→ RAW DATA
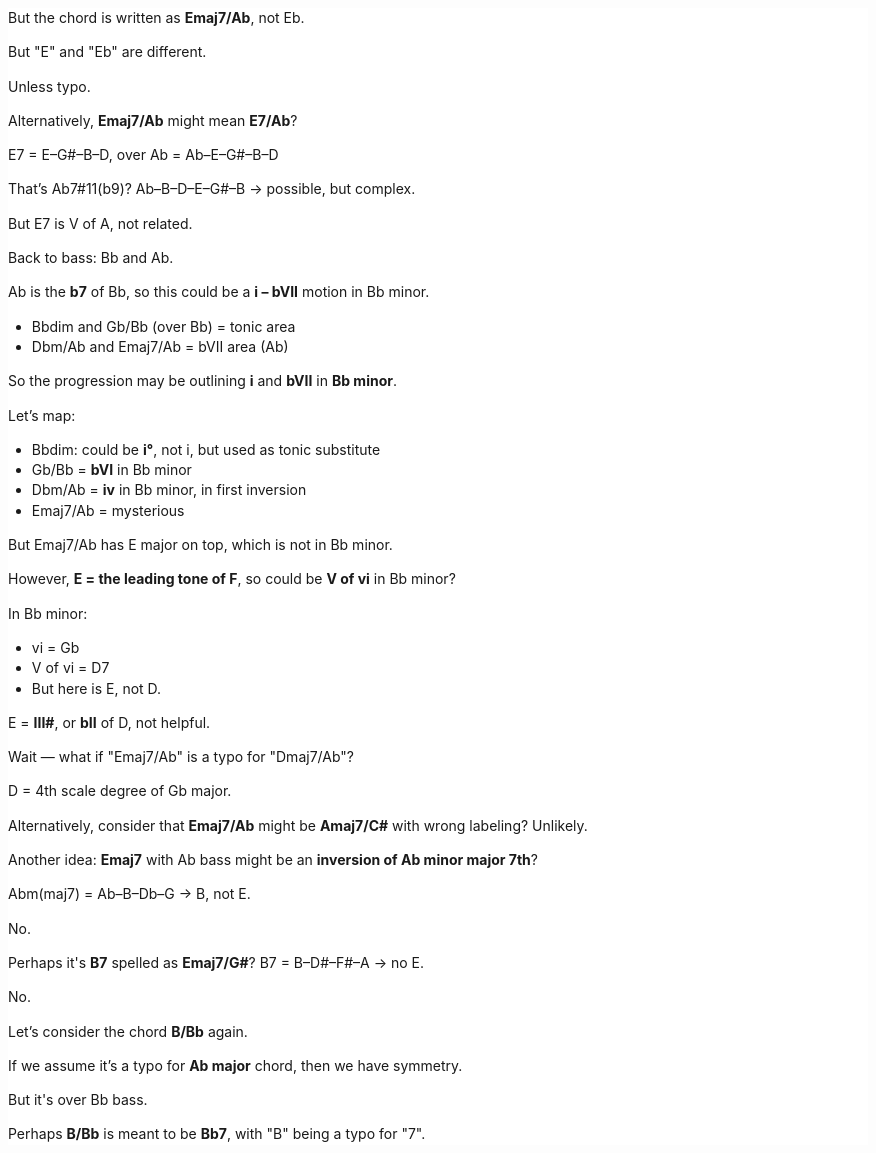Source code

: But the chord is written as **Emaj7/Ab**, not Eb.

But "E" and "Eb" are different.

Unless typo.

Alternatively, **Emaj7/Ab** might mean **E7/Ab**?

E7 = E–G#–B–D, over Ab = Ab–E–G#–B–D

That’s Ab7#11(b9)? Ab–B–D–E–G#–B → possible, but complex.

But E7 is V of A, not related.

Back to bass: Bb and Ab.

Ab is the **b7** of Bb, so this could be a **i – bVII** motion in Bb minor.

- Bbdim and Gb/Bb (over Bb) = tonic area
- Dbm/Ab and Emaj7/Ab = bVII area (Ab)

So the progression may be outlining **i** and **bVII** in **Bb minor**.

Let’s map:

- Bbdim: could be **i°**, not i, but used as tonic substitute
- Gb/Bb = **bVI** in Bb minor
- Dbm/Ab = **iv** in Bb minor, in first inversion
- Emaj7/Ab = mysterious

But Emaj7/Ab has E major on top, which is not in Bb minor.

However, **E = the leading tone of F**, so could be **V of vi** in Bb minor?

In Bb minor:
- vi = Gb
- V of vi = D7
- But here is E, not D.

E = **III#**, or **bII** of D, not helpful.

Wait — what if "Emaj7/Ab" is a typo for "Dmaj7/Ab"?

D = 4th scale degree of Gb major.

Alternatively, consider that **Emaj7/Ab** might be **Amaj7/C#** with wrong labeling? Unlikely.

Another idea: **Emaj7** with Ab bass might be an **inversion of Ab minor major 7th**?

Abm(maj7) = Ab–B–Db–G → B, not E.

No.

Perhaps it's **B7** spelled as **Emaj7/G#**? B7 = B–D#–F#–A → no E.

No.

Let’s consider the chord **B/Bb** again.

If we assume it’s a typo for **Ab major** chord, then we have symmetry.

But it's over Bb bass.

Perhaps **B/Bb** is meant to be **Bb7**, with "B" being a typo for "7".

→ EXERCISE BRIEF
Copy the records above line for line, without any change, and omit the picture from your copy.

→ ANSWER SECTION
Source code

: But the chord is written as **Emaj7/Ab**, not Eb.

But "E" and "Eb" are different.

Unless typo.

Alternatively, **Emaj7/Ab** might mean **E7/Ab**?

E7 = E–G#–B–D, over Ab = Ab–E–G#–B–D

That’s Ab7#11(b9)? Ab–B–D–E–G#–B → possible, but complex.

But E7 is V of A, not related.

Back to bass: Bb and Ab.

Ab is the **b7** of Bb, so this could be a **i – bVII** motion in Bb minor.

- Bbdim and Gb/Bb (over Bb) = tonic area
- Dbm/Ab and Emaj7/Ab = bVII area (Ab)

So the progression may be outlining **i** and **bVII** in **Bb minor**.

Let’s map:

- Bbdim: could be **i°**, not i, but used as tonic substitute
- Gb/Bb = **bVI** in Bb minor
- Dbm/Ab = **iv** in Bb minor, in first inversion
- Emaj7/Ab = mysterious

But Emaj7/Ab has E major on top, which is not in Bb minor.

However, **E = the leading tone of F**, so could be **V of vi** in Bb minor?

In Bb minor:
- vi = Gb
- V of vi = D7
- But here is E, not D.

E = **III#**, or **bII** of D, not helpful.

Wait — what if "Emaj7/Ab" is a typo for "Dmaj7/Ab"?

D = 4th scale degree of Gb major.

Alternatively, consider that **Emaj7/Ab** might be **Amaj7/C#** with wrong labeling? Unlikely.

Another idea: **Emaj7** with Ab bass might be an **inversion of Ab minor major 7th**?

Abm(maj7) = Ab–B–Db–G → B, not E.

No.

Perhaps it's **B7** spelled as **Emaj7/G#**? B7 = B–D#–F#–A → no E.

No.

Let’s consider the chord **B/Bb** again.

If we assume it’s a typo for **Ab major** chord, then we have symmetry.

But it's over Bb bass.

Perhaps **B/Bb** is meant to be **Bb7**, with "B" being a typo for "7".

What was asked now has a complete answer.